Hirabayashi's conviction was also vacated, and in a 1987 decision affirming that action, the U.S., Court of Appeals for the 9th Circuit rebuked the solicitor general for misleading the courts. The appeals panel said the government's argument that the Supreme Court would have reached the same decision even if Fahy had been forthright "ignores the traditionally special relationship between the Supreme Court and the solicitor general which ... commands special credence from the Court."
Katyal referred to that statement in his blog post, adding that "The court thought it unlikely that the Supreme Court would have ruled the same way had the Solicitor General exhibited complete candor."
Fahy, who went on to serve as a judge on the D.C. Circuit, died in 1979 before his defense of the internment program was discredited. Hirabayashi is a retired sociologist who taught at the University of Alberta in Canada. Korematsu was awarded the Presidential Medal of Freedom in 1998. At the web site of the Korematsu Institute, Katyal's statement was heralded as "unprecedented."
Wes - The mistake was in imprisoning American citizens solely on the basis of their Japanese ancestry (no matter how remote). Despite the apparent presumption of disloyalty or danger posed by these American citizens that is inherent in the US Army's 1942 Exclusion Order, the Justice Department possessed information that the US government had determined that: (1) the FBI was already aware of the names any specific Japanese aliens or Japanese-American who were likely to cause trouble and was surveilling them; and (2) the remainer of Japanese aliens and Japanese-Americans posed no danger to the US. However, rather than honor their ethical obligations as attorneys to disclose this information to the Supreme Court and let the Court make an independent determination, the Justice Dept. attorney gave in to blatant racism and political pressure and withheld that information.
Posted by: Steve | May 24, 2011 at 04:17 PM
Confession is good for the soul, they say.
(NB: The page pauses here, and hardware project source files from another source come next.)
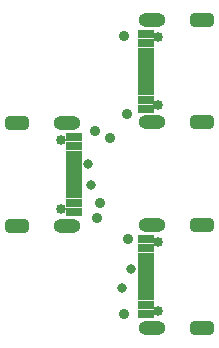
<source format=gts>
G04*
G04 #@! TF.GenerationSoftware,Altium Limited,Altium Designer,25.6.2 (33)*
G04*
G04 Layer_Color=8388736*
%FSLAX44Y44*%
%MOMM*%
G71*
G04*
G04 #@! TF.SameCoordinates,9BB86C1C-490A-4274-8EA7-9D778CBDAB0B*
G04*
G04*
G04 #@! TF.FilePolarity,Negative*
G04*
G01*
G75*
%ADD14R,1.3532X0.5032*%
%ADD15R,1.3532X0.8032*%
%ADD16C,0.8532*%
%ADD17O,2.3032X1.2032*%
G04:AMPARAMS|DCode=18|XSize=2.0032mm|YSize=1.2032mm|CornerRadius=0.3516mm|HoleSize=0mm|Usage=FLASHONLY|Rotation=180.000|XOffset=0mm|YOffset=0mm|HoleType=Round|Shape=RoundedRectangle|*
%AMROUNDEDRECTD18*
21,1,2.0032,0.5000,0,0,180.0*
21,1,1.3000,1.2032,0,0,180.0*
1,1,0.7032,-0.6500,0.2500*
1,1,0.7032,0.6500,0.2500*
1,1,0.7032,0.6500,-0.2500*
1,1,0.7032,-0.6500,-0.2500*
%
%ADD18ROUNDEDRECTD18*%
%ADD19C,0.8032*%
%ADD20C,0.9032*%
D14*
X389220Y321570D02*
D03*
Y326570D02*
D03*
Y331570D02*
D03*
Y356570D02*
D03*
Y351570D02*
D03*
Y346570D02*
D03*
Y336570D02*
D03*
Y341570D02*
D03*
Y495270D02*
D03*
Y500270D02*
D03*
Y505270D02*
D03*
Y530270D02*
D03*
Y525270D02*
D03*
Y520270D02*
D03*
Y510270D02*
D03*
Y515270D02*
D03*
X328220Y442930D02*
D03*
Y437930D02*
D03*
Y432930D02*
D03*
Y407930D02*
D03*
Y412930D02*
D03*
Y417930D02*
D03*
Y427930D02*
D03*
Y422930D02*
D03*
D15*
X389220Y363070D02*
D03*
Y315070D02*
D03*
Y371070D02*
D03*
Y307070D02*
D03*
Y536770D02*
D03*
Y488770D02*
D03*
Y544770D02*
D03*
Y480770D02*
D03*
X328220Y401430D02*
D03*
Y449430D02*
D03*
Y393430D02*
D03*
Y457430D02*
D03*
D16*
X399970Y310170D02*
D03*
Y367970D02*
D03*
Y483870D02*
D03*
Y541670D02*
D03*
X317470Y454330D02*
D03*
Y396530D02*
D03*
D17*
X394970Y382270D02*
D03*
Y295870D02*
D03*
Y555970D02*
D03*
Y469570D02*
D03*
X322470Y382230D02*
D03*
Y468630D02*
D03*
D18*
X436770Y382270D02*
D03*
Y295870D02*
D03*
Y555970D02*
D03*
Y469570D02*
D03*
X280670Y382230D02*
D03*
Y468630D02*
D03*
D19*
X342900Y416560D02*
D03*
X340360Y434340D02*
D03*
X369570Y328930D02*
D03*
X377190Y345440D02*
D03*
D20*
X370840Y307340D02*
D03*
X374650Y370840D02*
D03*
X370840Y542290D02*
D03*
X373380Y476250D02*
D03*
X346710Y462280D02*
D03*
X347980Y388620D02*
D03*
X350520Y401320D02*
D03*
X359410Y455930D02*
D03*
M02*

</source>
Don't forget we have a soul-free government. Always have, always will.
But I'm thrilled to see this quasi-admission. Even though I note that the original parties are now safely dead.
Posted by: Mad Keith Beyond Geezerdome | May 24, 2011 at 07:58 AM
Hello? What "mistake" or "error" was it to detain enemy aliens? We were at war! Look what Japan did to Americans in that country at the very outset of WWII. Could the US have done the same? Yes, but it didn't. Thousands of Japanese in the US never spent a day in a camp during the war. Where's that mentioned anywhere? And the Ringle Report -- anybody read that? He warned of the dangers and hazards, the "menace" of the Japanese community, and that only 75% of the American-born Japanese were loyal to the US.